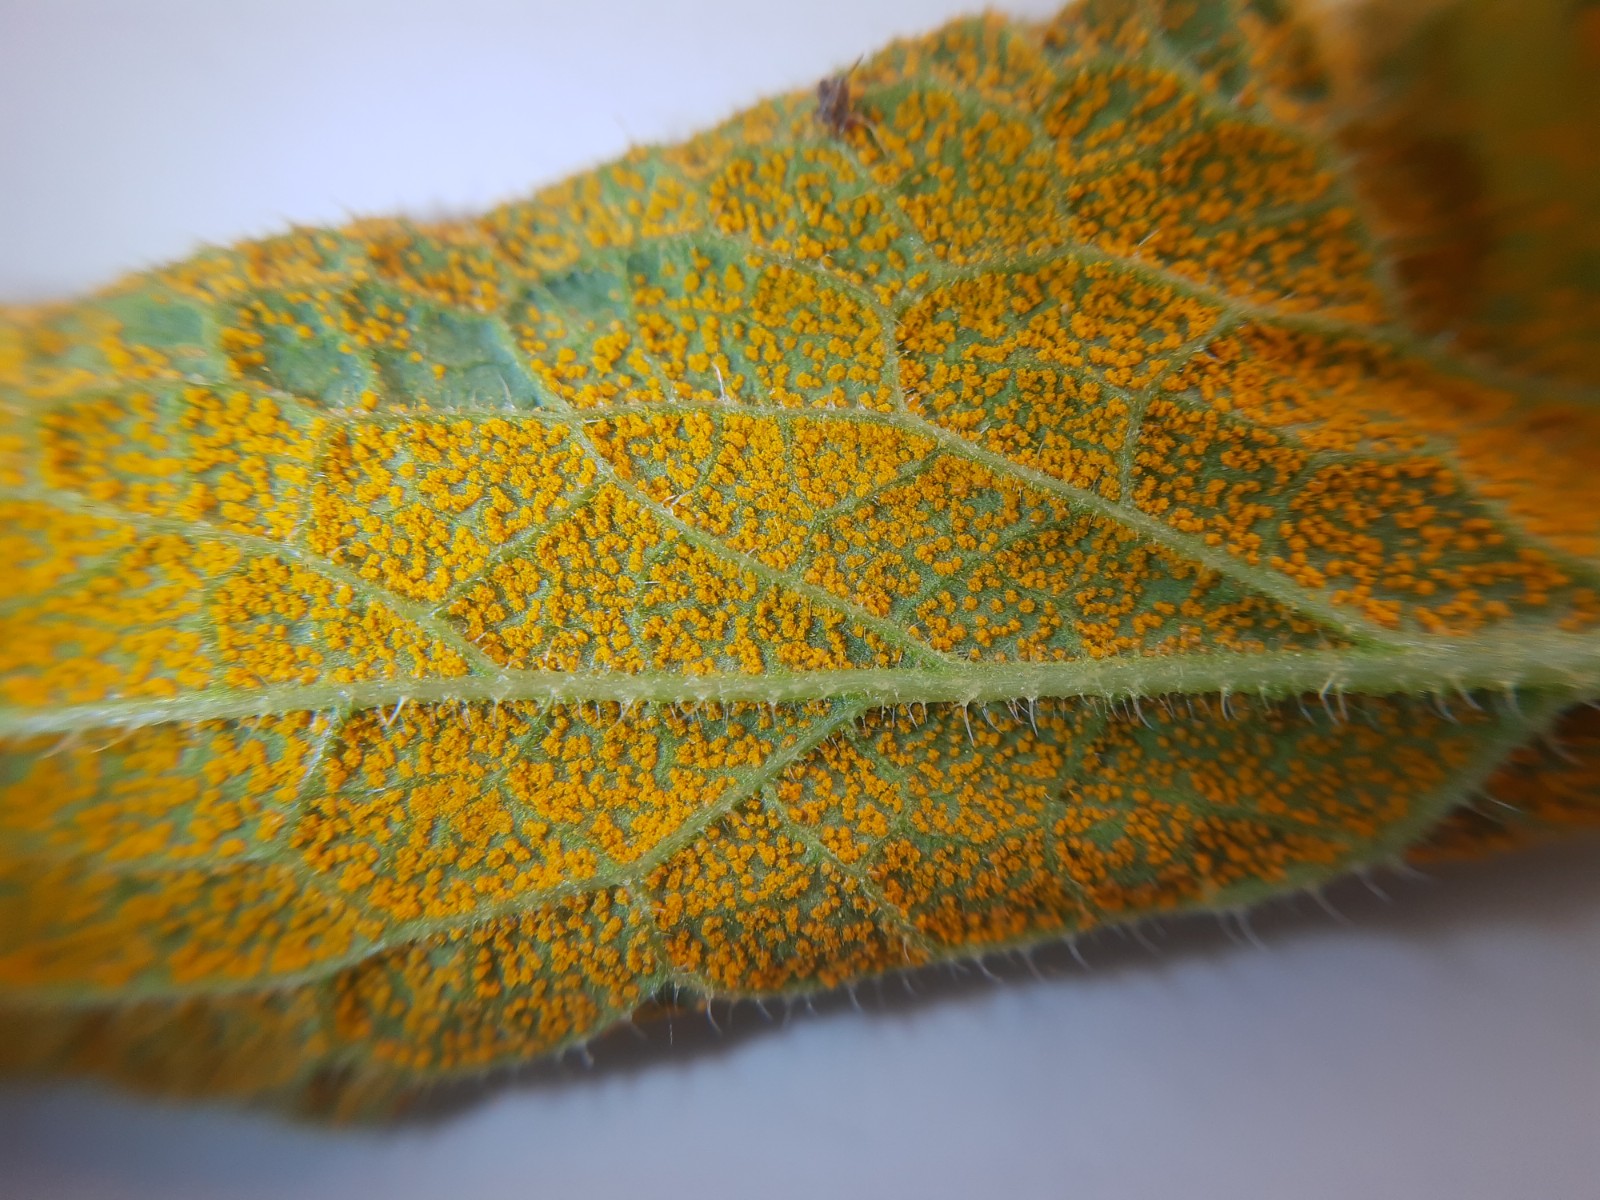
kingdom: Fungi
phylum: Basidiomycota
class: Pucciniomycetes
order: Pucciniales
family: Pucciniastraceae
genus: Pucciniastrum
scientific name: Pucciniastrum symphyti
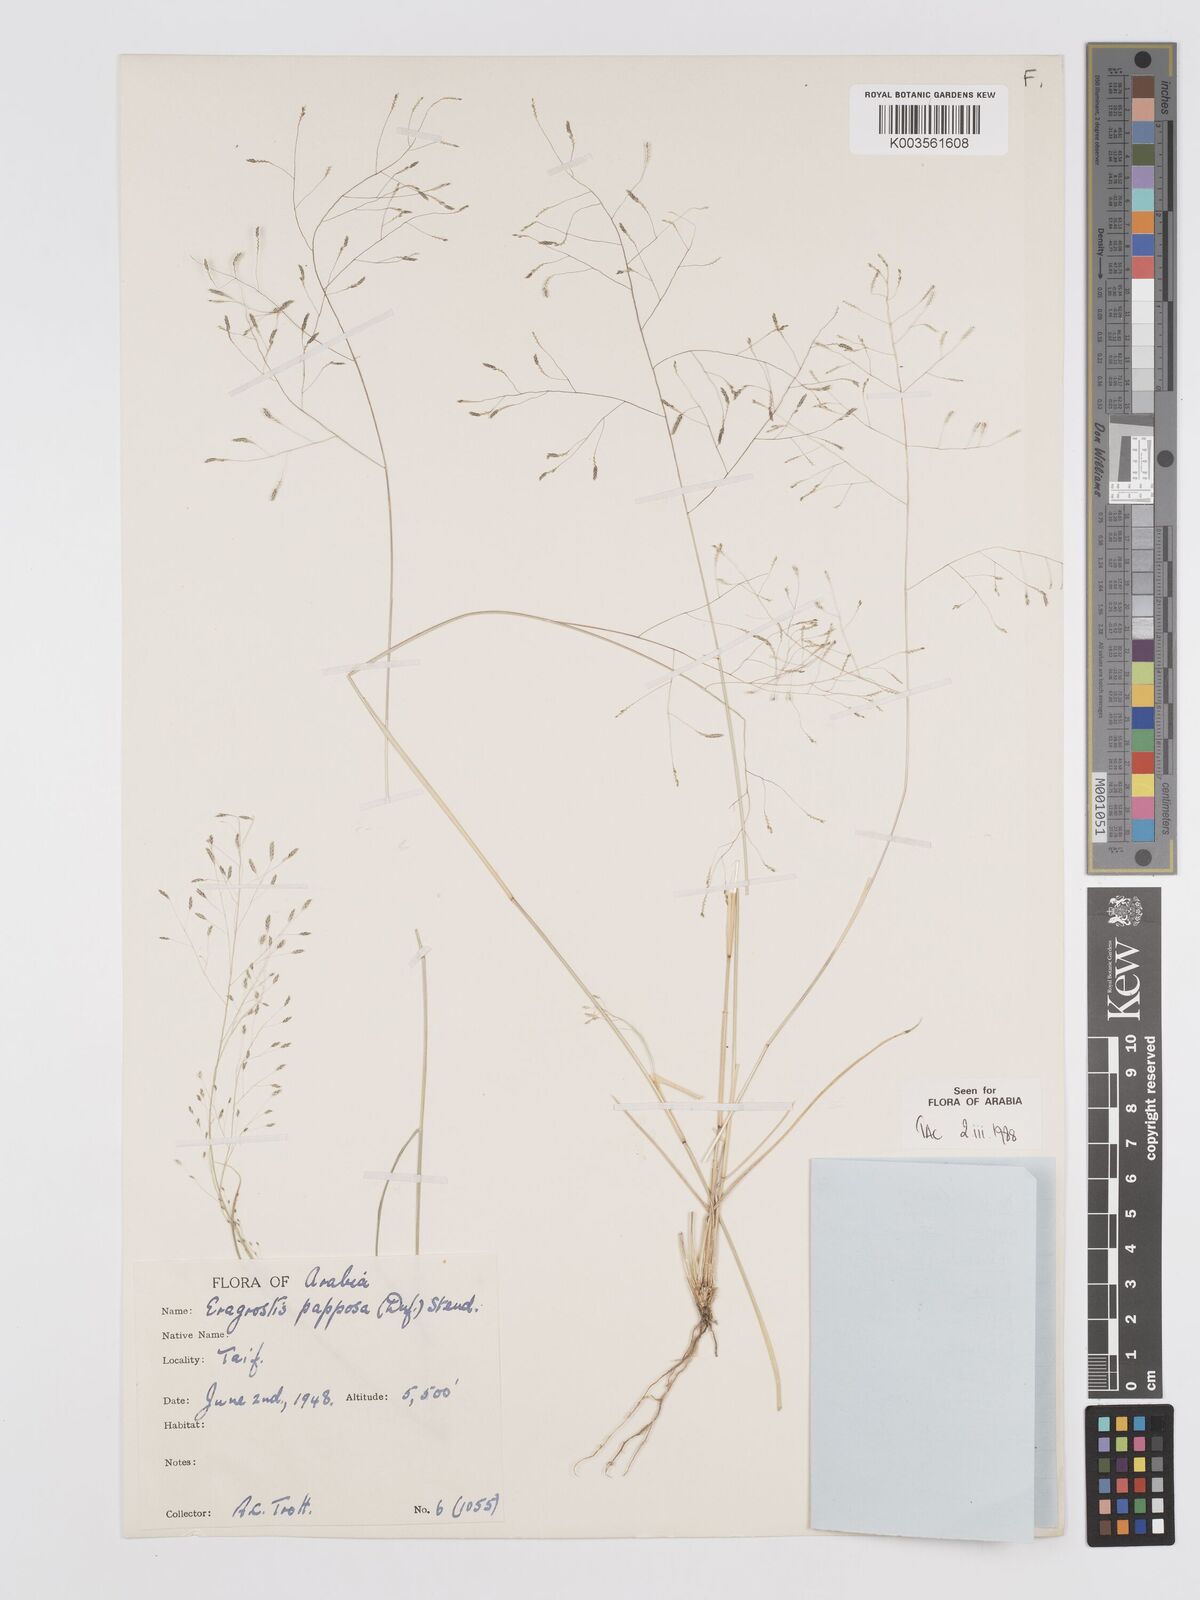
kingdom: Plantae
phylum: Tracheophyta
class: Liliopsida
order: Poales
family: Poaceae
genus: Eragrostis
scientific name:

▶ **STATED PROBLEM**: Rewrite the lines above with each "phylum" changed to "division" and nothing else altered. Omit the pictures.

▶ **EXERCISE SOLUTION**:
kingdom: Fungi
division: Basidiomycota
class: Pucciniomycetes
order: Pucciniales
family: Pucciniastraceae
genus: Pucciniastrum
scientific name: Pucciniastrum symphyti
kingdom: Plantae
division: Tracheophyta
class: Liliopsida
order: Poales
family: Poaceae
genus: Eragrostis
scientific name:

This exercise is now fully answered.